(CONSIGNES)
**A)** Dans la chronique sur le risque de krach, quelle est la date du lundi noir évoqué ?
**B)** Reprenez le passage de la chronique sur le risque de krach qui s'ouvre sur les mots contenant « Pourtant, on a » et se clôt sur « du 19 octobre. », en renommant « Gabon » en « Mali ».
**C)** Prolongez la chronique sur le risque de krach à partir de sa dernière phrase.

##### TEXTE SOURCE #####

La chronique de Patrick Pilcer
11H10 - lundi 4 septembre 2023

Et si le principal risque cet automne était un Krach économique ? La chronique de Patrick Pilcer

 

L’été touche à sa fin et force est de constater qu’il aura été particulièrement clément sur les marchés financiers : aucune variation violente, des petites hausses et petites baisses sur les indices actions comme sur les taux obligataires. Si on met de côté la dégringolade inattendue de 40% d’Adyen aux Pays bas, les marchés ont connu un long fleuve tranquille, bien loin des habituelles fortes baisses autour du 15 août.

Pourtant, on a connu une tentative de coup d’état en Russie, où il vaut mieux prendre le train que l’avion à présent, une presque faillite immobilière en Chine, des coups d’état réussis, pour le moment, au Niger et au Gabon, des dérèglements climatiques partout, des incendies en Espagne et en Grèce, un cyclone en Floride. Rien ne perturbe les marchés, pour le moment. Un peu comme en 1987, quelques semaines avant le lundi noir du 19 octobre.

Comme en 1987, l’endettement global est gigantesque, endettement public comme privé. Comme en 1987, les valorisations de la plupart des actifs sont tendues. Comme en 1987, les algorithmes, ces systèmes automatiques d’achat et de vente en Bourse, ont pris le dessus sur les ordres « humains », des investisseurs institutionnels.

Ne manque plus qu’une étincelle, une déclaration malencontreuse d’un banquier central ou d’un ministre des Finances, un blocus de la Mer Noire, la provocation de trop de l’Iran ou du Hezbollah, une erreur d’un pilote chinois près de Taiwan… On ne pourra le dire qu’après, mais la poudre est bien là et n’attend que l’étincelle pour exploser.

##### EXTRAITS DU LISTING #####

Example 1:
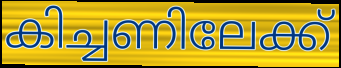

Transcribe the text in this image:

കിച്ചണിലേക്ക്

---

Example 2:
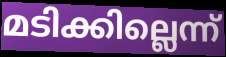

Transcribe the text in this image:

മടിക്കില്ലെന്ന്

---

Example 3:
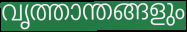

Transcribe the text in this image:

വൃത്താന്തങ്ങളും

#####
##### EXTRAITS DU LISTING #####

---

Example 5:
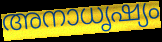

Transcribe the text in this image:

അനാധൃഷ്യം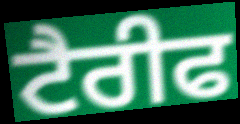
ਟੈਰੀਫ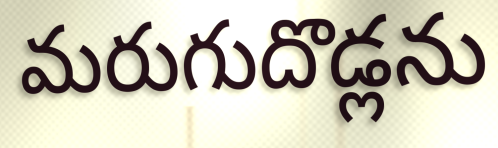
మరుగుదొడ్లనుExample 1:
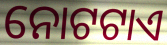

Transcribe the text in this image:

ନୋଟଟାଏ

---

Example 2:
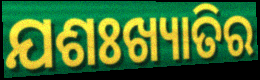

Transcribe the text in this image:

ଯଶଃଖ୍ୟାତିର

#####

(RÉPONSES)
**A)** Le lundi noir est celui du 19 octobre 1987.

**B)**
Pourtant, on a connu une tentative de coup d’état en Russie, où il vaut mieux prendre le train que l’avion à présent, une presque faillite immobilière en Chine, des coups d’état réussis, pour le moment, au Niger et au Mali, des dérèglements climatiques partout, des incendies en Espagne et en Grèce, un cyclone en Floride. Rien ne perturbe les marchés, pour le moment. Un peu comme en 1987, quelques semaines avant le lundi noir du 19 octobre.

**C)**
On sent déjà sur l’immobilier et le Private Equity que la décrue a commencé. A la différence des actifs côtés en Bourse, la valorisation, le fameux « marked to market », n’est pas instantanée. On ne valorise que tous les six mois, tous les ans, lors d’une vente ou lors d’une faillite. Mais nombre de start-ups, partout dans le monde, ferment, ou diminuent drastiquement leurs plans de développement. Elles n’arrivent plus à lever les fonds nécessaires non pas seulement à leur croissance mais aussi à leur simple survie. Elles n’embauchent plus quand elles ne licencient pas purement et simplement. Cela ne se voit pas encore dans les chiffres du chômage car on est encore dans un moment de fortes tensions sur l’emploi, où toutes les entreprises peinent à recruter, mais cela va commencer à se matérialiser dans les chiffres.

On le ressent aussi dans l’aversion au risque qui remonte fortement. Les investisseurs se précipitent sur les produits de placement court terme, les comptes à terme des banques par exemple, où l’on rémunère à près de 4% sur un an. Pourquoi prendre des risques en bourse plutôt que de placer en compte à terme ?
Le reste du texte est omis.